You probably recall the hideous story of Michelle Carter and her friend(?) Conrad Roy III. Carter was convicted of manslaughter after Roy’s suicide in July of 2014. While she was fifty miles away in another part of the state at the time of Roy’s death, her series of text messages and phone calls urging him to end his life were deemed sufficient to cast her as causing his demise. She was later sentenced to fifteen months in jail and after losing all of her appeals in Massachusetts, she began serving her sentence this February.
Now, with only one last chance to clear her name, her attorneys have asked the Supreme Court to step in and vacate the judgment. (Washington Post)
Five years later, Carter, now 22, is seeking answers from the nation’s top court.
In a petition for Supreme Court review, filed on Monday, lawyers for the young woman are asking the justices to quash Carter’s conviction for involuntary manslaughter in the July 2014 death of Roy, who poisoned himself with carbon monoxide in a Kmart parking lot in Fairhaven, Mass., after exchanging text messages and speaking twice on the phone with Carter on that summer day. She lived about 50 miles away in Plainville, Mass.
Calling her conviction “unprecedented,” the petition points to decisions in other states invalidating findings of culpability in cases of assisted suicide and cyberstalking. It claims that Carter’s right to free speech under the First Amendment shields her from criminal responsibility because her involvement was limited to “words alone.”
Personally, I’d like to see Carter get one more shot at this, but the article quotes Eugene Volokh as saying it’s unlikely that the court will agree to hear it. His reasons, as usual, ring true. The Supreme Court mostly accepts cases where there are disputes between the lower courts and a clear need to resolve the question at hand exists. Michelle Carter has lost every time she’s stepped into a courtroom, so perhaps the court will see no reason to take it up.
I must confess, however, that I still hope they do. This case deserves a fresh set of eyes because the resolution represents a frightening precedent to set in our legal system. I do not say this out of any sympathy for or empathy with Michelle Carter because I have zero of either. To say the things she said and texted to someone who loved her and reportedly counted her as his only close, human relationship, particularly when he was clearly struggling with mental illness, was beyond detestable. This young woman is either severely mentally deranged or simply one of the worst human beings imaginable.
But as twisted, deranged or evil as she might be, it’s important to keep one thing in mind. Michelle Carter was fifty miles away when Conrad Roy died. And more to the point, Conrad Roy died at the hands of Conrad Roy.
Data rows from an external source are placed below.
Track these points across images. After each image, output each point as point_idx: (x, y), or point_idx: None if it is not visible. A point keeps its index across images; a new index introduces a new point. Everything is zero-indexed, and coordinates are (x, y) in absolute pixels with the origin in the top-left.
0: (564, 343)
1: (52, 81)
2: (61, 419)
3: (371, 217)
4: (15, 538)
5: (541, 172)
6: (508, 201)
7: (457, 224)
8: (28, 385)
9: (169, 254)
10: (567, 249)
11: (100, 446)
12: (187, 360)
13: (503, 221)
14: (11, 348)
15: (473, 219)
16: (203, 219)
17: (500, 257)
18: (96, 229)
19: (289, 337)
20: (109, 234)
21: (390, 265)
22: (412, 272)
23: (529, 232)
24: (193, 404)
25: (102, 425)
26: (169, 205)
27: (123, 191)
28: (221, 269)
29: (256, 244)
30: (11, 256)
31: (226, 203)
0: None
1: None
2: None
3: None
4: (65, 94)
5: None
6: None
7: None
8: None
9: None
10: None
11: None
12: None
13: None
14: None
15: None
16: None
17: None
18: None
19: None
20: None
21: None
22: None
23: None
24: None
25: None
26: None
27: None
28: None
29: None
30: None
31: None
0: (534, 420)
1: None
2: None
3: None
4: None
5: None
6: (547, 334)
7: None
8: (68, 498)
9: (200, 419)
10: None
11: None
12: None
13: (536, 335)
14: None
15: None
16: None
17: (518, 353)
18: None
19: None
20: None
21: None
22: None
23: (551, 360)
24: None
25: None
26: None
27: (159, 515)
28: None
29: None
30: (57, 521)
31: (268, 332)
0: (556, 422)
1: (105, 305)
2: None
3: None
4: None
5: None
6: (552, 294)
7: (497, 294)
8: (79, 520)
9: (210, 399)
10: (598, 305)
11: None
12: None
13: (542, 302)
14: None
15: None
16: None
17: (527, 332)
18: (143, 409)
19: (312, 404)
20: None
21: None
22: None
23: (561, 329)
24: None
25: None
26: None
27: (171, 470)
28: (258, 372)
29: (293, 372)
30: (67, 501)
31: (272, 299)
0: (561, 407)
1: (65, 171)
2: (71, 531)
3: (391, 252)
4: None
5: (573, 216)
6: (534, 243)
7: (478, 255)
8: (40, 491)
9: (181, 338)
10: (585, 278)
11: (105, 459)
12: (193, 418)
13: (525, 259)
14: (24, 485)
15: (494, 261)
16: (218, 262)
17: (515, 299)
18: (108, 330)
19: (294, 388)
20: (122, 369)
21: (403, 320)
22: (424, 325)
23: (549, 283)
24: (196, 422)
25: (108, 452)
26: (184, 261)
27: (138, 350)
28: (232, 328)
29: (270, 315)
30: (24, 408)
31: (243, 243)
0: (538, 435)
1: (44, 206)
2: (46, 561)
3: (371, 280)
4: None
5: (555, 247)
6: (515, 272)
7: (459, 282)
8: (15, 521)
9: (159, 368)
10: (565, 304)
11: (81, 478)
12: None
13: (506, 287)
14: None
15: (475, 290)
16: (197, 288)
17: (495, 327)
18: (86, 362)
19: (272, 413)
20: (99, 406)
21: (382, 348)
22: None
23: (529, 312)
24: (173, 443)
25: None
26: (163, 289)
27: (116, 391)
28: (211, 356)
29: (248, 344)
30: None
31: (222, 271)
Even as he sat in his truck while it filled up with deadly carbon monoxide, he backed away. He got out of his truck, not once, but twice. No matter how far Roy had fallen into the pit of despair, somewhere inside of him the spark of his instinct for self-preservation still remained. But then he got back in the truck one last time.
I realize I have an unpopular take on this. I wrote about it extensively in 2017 so I won’t go through the entire process here yet again. But in the end, what Michelle Carter was guilty of was saying things. Speaking words. And if you don’t support the idea of thought crimes in the American criminal justice system, you shouldn’t support Carter’s conviction. Because if she can be sent to prison for saying words, the line has been blurred and more speech may be putting others in jail sooner or later.